I awoke in a whiskey and laudanum haze after a rough week in this burg, or, as the locals called it, Floodville. I knew one way or other I was going to get this burg cleaned up: it was what the old man had paid me to do, and damned if I was going to leave the job to the newspaper men and their armchair games.
It had been easy as pie to stir things up in this dirty town of dirty loggers, dirty cops, and even dirtier hippies. All you needed was a good spoon, and that was what I had. The plumbers and pipefitters local was nothing but a front for fakeloo artists and flim-flammers. I had riled them up but good, and before I knew it the filth flowing in the streets of Floodville began to corroborate the burg’s reputation.
But this morning, my problems looked a bit different. I craned my aching head over to survey the damage.

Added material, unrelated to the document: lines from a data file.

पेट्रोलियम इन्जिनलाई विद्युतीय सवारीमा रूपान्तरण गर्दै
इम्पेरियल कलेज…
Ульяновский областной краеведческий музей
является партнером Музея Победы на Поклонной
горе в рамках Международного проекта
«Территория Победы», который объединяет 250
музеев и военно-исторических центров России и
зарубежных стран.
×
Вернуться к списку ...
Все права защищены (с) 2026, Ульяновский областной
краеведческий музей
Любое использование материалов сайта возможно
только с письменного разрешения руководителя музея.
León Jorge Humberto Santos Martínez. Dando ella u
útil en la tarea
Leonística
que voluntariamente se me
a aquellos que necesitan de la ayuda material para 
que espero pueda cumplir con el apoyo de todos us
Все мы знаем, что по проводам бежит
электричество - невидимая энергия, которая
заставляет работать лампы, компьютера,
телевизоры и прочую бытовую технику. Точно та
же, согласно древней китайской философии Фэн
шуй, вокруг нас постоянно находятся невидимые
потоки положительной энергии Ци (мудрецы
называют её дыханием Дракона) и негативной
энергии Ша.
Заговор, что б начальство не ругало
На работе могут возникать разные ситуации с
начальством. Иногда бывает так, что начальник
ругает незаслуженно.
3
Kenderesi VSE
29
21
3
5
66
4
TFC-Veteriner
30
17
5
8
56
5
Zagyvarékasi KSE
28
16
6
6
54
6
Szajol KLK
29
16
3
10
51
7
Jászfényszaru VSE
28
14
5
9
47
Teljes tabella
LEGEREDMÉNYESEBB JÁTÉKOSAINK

A broken glass and an empty seltzer bottle lay on the floor, and leading away from them, in a kind of crooked line, was a set of tiny, yellow footprints. I stared at the prints. The prints stared back.
What could this mean? Whence had they come? It was like a wee traces of insolence, taunting me. Had someone been here in the night? Had I been slipped a mickey? Could that account for my jingle-headed condition?
I knew I would need more than just a spoon if I was going to stir answers out of this problem. I was also going to need a glass, and possibly an ice pick. I called room service and requested my assistant Jameson be sent up on the double. Floodville had more depravity in it, and I was ready to wring it out.